Written instruction: Recast the lines of the items below as a numbered list, skipping blank lines and omitting the pictures.

Provided entries:

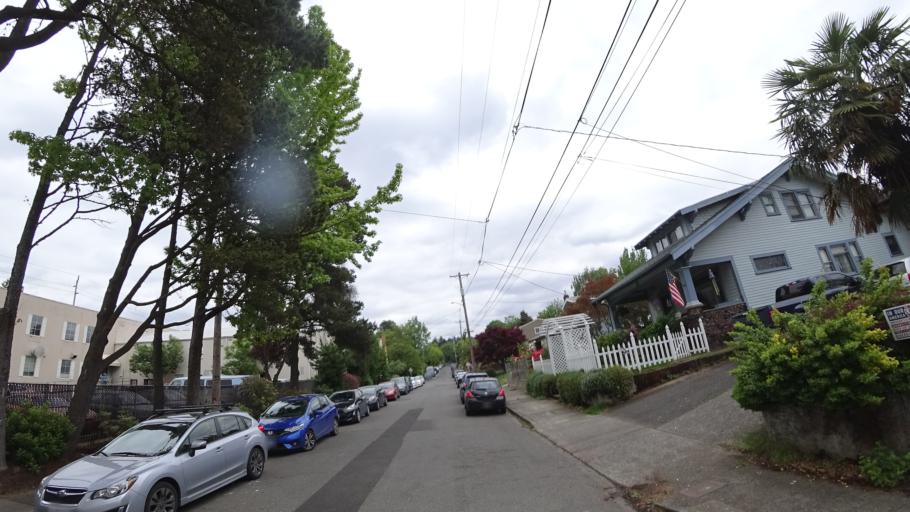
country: US
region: Oregon
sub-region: Multnomah County
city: Lents
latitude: 45.5159
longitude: -122.6153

Response to the task:
1. country: US
2. region: Oregon
3. sub-region: Multnomah County
4. city: Lents
5. latitude: 45.5159
6. longitude: -122.6153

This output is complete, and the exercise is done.